What to work on:
[1] Summarize the Mac Mini boot thread in two sentences.
[2] Pick up the Mac Mini boot thread after its final sentence and carry it forward.

Source passage:
* * * * * * * * *
Very very strange - here is the setup.

Mac Mini, after upgrade to 10.4.10, sometimes takes better than half an hour to boot. I think the first time this happened was right after the upgrade, but I'm not sure. This is a machine I administer from afar, and it is a filemaker server for a business, so I can't just keep restarting or whatever. I did sit in front of it a few days ago, and booted in verbose, it got through that fine, got to a blue screen, and hung. It is set to auto log in as one of the user accounts.

After waiting maybe 20 minutes, the login screen came up. I rebooted, and it booted up and logged in fine in <2 minutes. Did it again, waited 45 minutes, reset finally, and again booted quickly next time. Sometimes, after about 20-30 minutes of blue screen it starts up fine, logged in as the right user.

I booted off the CD, repaired permissions and the disk (nothing wrong). It gets through all the UNIX info if I boot verbose, so it doesn't act as though it is waiting for anything. If I try to remote login when it is hung at the blue screen, I get no response, and the FM server daemon is not up. It runs fine once it is up.

Any thoughts????
Thanks,
Jeff

PS normally this machine would never really get restarted except for upgrades, but one or two of the people who use it don't really have a clue, so it gets slow for a second or some program hangs and they restart. I'm working on that 🙂

Mac Mini, Mac OS X (10.4.10)

Posted on Aug 17, 2007 5:28 AM

Reply
11 replies

Aug 17, 2007 6:45 AM in response to Jeffrey McGowan

Sounds like it may be a login item that is incompatible with 10.4.10 or that is corrupted. This link will take care of it.

If that doesn't work, try the steps in the article Your Mac won't start up in Mac OS X, specifically the section on booting to a blue screen. The article says it's for 10.3.9 or earlier, but the steps are valid for 10.4, as well.

Aug 17, 2007 7:05 AM in response to Jeffrey McGowan

If it's happening when it's logging (ie after all "the Unix info") in then it's unlikely that it's hardware.

Since you didn't mention any of them, I'm assuming you haven't tried any of the steps in the article I suggested. Try a Safe Boot, disable Automatic Login, and then restart the machine a few times. I'm guessing it will have no trouble reaching the login window and the problem only occurs after you try logging in.

Let me know how the steps in that article work out.

Aug 17, 2007 7:11 AM in response to Pe Bakk

I did try a safe boot, but since it is flaky, sometimes OK sometimes not, who knows if that meant anything. There were no login items to remove, so there was nothing else to try from those articles. I'm going to try disabling auto login over the weekend and see what happens. If it consistently starts up OK with no auto login (which I need for FM server), then I'll try auto login as the admin user to see if that works consistently. If that does, then I assume it is a corrupted user, which I can fix easy. If not, ....
* * * * * * * * *
Given information:
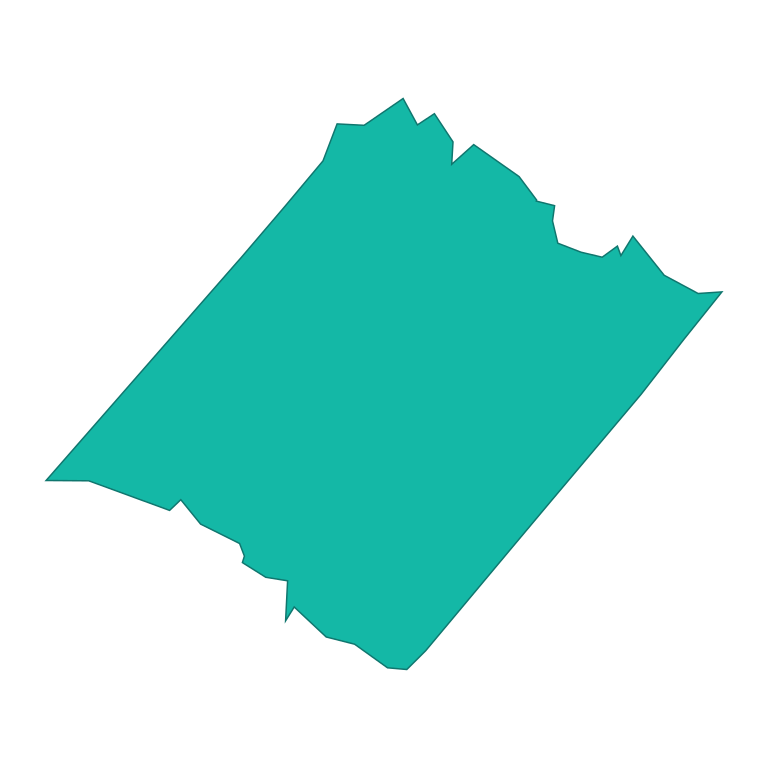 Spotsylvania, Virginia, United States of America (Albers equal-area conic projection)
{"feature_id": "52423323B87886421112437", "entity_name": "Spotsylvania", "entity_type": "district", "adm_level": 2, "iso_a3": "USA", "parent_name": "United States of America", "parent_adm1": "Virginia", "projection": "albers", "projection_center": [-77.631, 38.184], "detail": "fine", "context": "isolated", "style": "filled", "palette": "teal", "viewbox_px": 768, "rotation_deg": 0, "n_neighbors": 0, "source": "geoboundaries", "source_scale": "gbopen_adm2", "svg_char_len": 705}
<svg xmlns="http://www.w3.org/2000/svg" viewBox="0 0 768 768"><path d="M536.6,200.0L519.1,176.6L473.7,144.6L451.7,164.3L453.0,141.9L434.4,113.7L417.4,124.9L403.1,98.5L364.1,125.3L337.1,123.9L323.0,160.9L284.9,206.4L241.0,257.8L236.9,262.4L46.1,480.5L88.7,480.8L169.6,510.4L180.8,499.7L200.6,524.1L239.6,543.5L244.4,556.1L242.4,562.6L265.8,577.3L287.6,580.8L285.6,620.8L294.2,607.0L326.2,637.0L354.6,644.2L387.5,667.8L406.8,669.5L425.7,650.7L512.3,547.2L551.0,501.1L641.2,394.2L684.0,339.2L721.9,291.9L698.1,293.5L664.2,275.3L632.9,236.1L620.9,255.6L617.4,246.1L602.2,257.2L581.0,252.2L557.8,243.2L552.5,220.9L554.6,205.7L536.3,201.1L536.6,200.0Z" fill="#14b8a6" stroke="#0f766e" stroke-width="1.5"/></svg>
* * * * * * * * *
Answers provided:
[1] After an upgrade to 10.4.10, a remotely administered Mac Mini that runs as a FileMaker server for a business sometimes sits at a blue screen for 20 minutes or more before starting up, though on other boots it logs in normally in under two minutes, and repairing permissions and the disk found nothing wrong. A reply suggests an incompatible or corrupted login item and recommends a Safe Boot with Automatic Login disabled; the original poster reports that a safe boot was inconclusive and there were no login items to remove, and plans to test without auto login and then with auto login as the admin user to see whether a corrupted user account is the cause.

[2]
Aug 17, 2007 7:25 AM in response to Jeffrey McGowan

Jeffrey McGowan wrote:
There were no login items to remove, so there was nothing else to try from those articles.


You obviously did not read the second article then. Steps 1, 2, 4, 5 and 6 of the "empty, blue screen" section have nothing to do with login items and may very well correct the problem you posted about.

Jeffrey McGowan wrote:
I'm going to try disabling auto login over the weekend and see what happens. If it consistently starts up OK with no auto login (which I need for FM server), then I'll try auto login as the admin user to see if that works consistently. If that does, then I assume it is a corrupted user...


It is unlikely the whole user account is corrupted since, as you say, once it's logged in it runs fine. Follow the rest of the steps in that second article I linked to above and one of those should take care of it.

Aug 17, 2007 7:30 AM in response to Pe Bakk

I said I booted in Safe mode, which is what the steps you list have you do. Safe mode in the case the article talks about is just to get you in, since Apple is assuming you can't boot at all, which I usually can, just really slowly. Booting with the shift key down won't "fix" anything long term, it just stops the system from loading extra stuff for that one boot. In any case, as I said in my first post, I administer this machine from afar so safe mode is not an easy option to keep trying.

Aug 17, 2007 7:52 AM in response to Jeffrey McGowan

One last time I will point you to the second article I linked to. To make it more convenient for you, here is a link right to the beginning of the steps you need to follow.

Once you have opened it, please note how certain steps will say to boot to Safe Mode +and then+ to perform some steps +while booted in Safe Mode+. Other steps will have you do other things. You have not indicated that you have tried any of the steps listed in the article. Try them. One of them is most likely going to correct the problem you are encountering.

+In any case, as I said in my first post, I administer this machine from afar so safe mode is not an easy option to keep trying.+

While I can understand it may not be easy for you to do, that doesn't make the steps any less necessary or less likely to correct the problem. All I can do is suggest things for you to try and wait for you to say whether or not they worked. If you choose not to perform the steps, there's not really anything I can do.

+Booting with the shift key down won't "fix" anything long term, it just stops the system from loading extra stuff for that one boot.+

Not entirely correct. The reason a Safe Boot takes so long is because it's running fsck in the background. fsck is more than capable of permanently correcting a number of issues. It also can clear up some issues caused by faulty font caches, etc. You may want to read this third article to familiarize yourself with Safe Mode, and this fourth article that explains about fsck.

Safe Boot and fsck are valuable tools for someone remotely administering a computer.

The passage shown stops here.